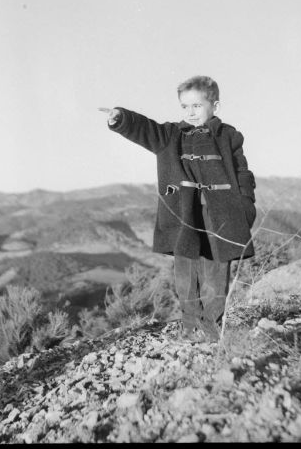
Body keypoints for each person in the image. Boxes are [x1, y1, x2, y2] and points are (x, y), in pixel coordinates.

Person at [99, 76, 256, 342]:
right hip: (186, 215)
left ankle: (212, 327)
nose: (190, 113)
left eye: (197, 106)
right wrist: (121, 118)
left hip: (222, 215)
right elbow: (145, 129)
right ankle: (190, 323)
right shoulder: (170, 136)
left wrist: (245, 204)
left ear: (214, 105)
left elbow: (242, 172)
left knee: (216, 275)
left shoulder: (228, 135)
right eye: (185, 107)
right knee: (186, 273)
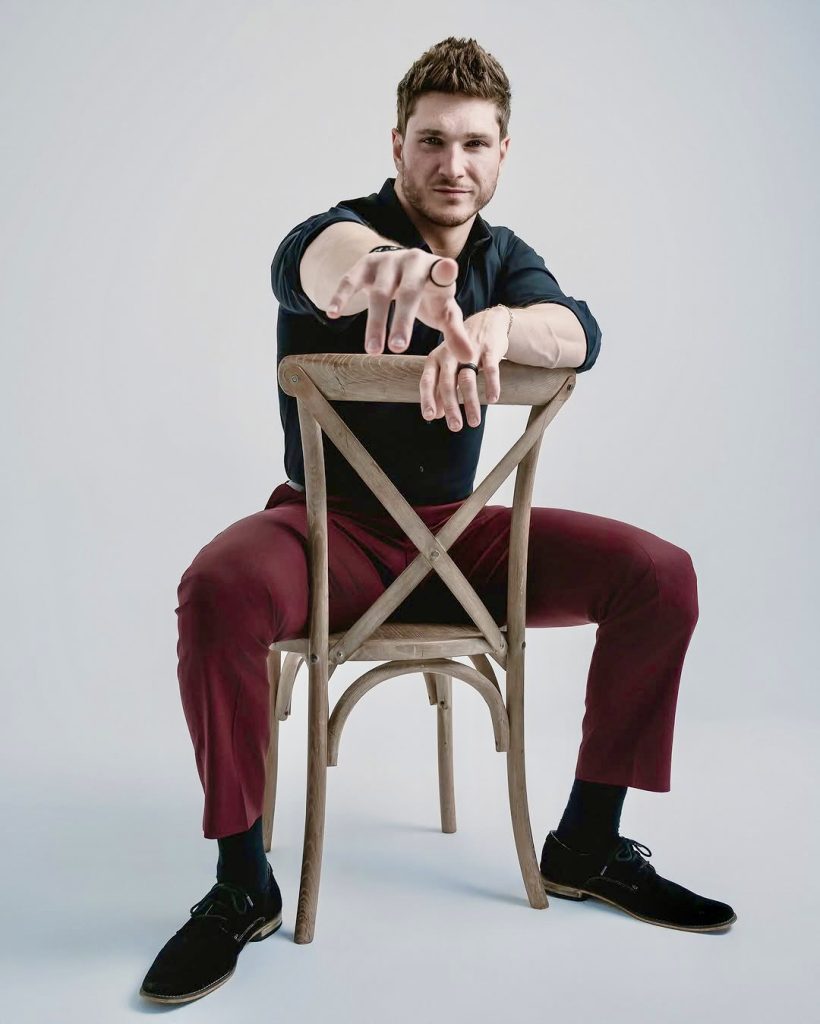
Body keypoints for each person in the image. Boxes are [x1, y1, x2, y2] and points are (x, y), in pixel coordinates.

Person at [139, 36, 736, 1006]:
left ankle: (587, 843)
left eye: (473, 143)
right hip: (327, 535)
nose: (452, 164)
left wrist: (499, 324)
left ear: (502, 153)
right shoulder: (340, 231)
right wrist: (394, 273)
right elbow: (314, 263)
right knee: (217, 588)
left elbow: (579, 333)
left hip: (462, 540)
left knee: (659, 575)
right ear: (397, 146)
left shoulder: (505, 258)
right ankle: (240, 882)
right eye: (431, 142)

* _What you are asked to do_: Repeat every line above exactly, but omit all images.

* _Reply_:
Body keypoints for each person in the image. Boxes are [x1, y1, x2, y2] and points are (x, y), in pixel coordinates.

Person at [99, 76, 256, 342]:
right hip: (186, 215)
left ankle: (212, 327)
nose: (190, 113)
left eye: (197, 106)
right wrist: (121, 118)
left hip: (222, 215)
right elbow: (145, 129)
right ankle: (190, 323)
right shoulder: (170, 136)
left wrist: (245, 204)
left ear: (214, 105)
left elbow: (242, 172)
left knee: (216, 275)
left shoulder: (228, 135)
right eye: (185, 107)
right knee: (186, 273)
Body keypoints for each person in the image. Boxes are [x1, y1, x2, y2] and points are (x, y), in pixel coordinates.

Person at [139, 36, 736, 1006]:
left ankle: (587, 843)
left eye: (473, 143)
right hip: (327, 535)
nose: (452, 164)
left wrist: (499, 324)
left ear: (502, 153)
right shoulder: (340, 231)
right wrist: (394, 273)
right elbow: (314, 263)
right knee: (217, 588)
left elbow: (579, 333)
left hip: (462, 540)
left knee: (659, 575)
right ear: (397, 146)
left shoulder: (505, 258)
right ankle: (240, 882)
right eye: (431, 142)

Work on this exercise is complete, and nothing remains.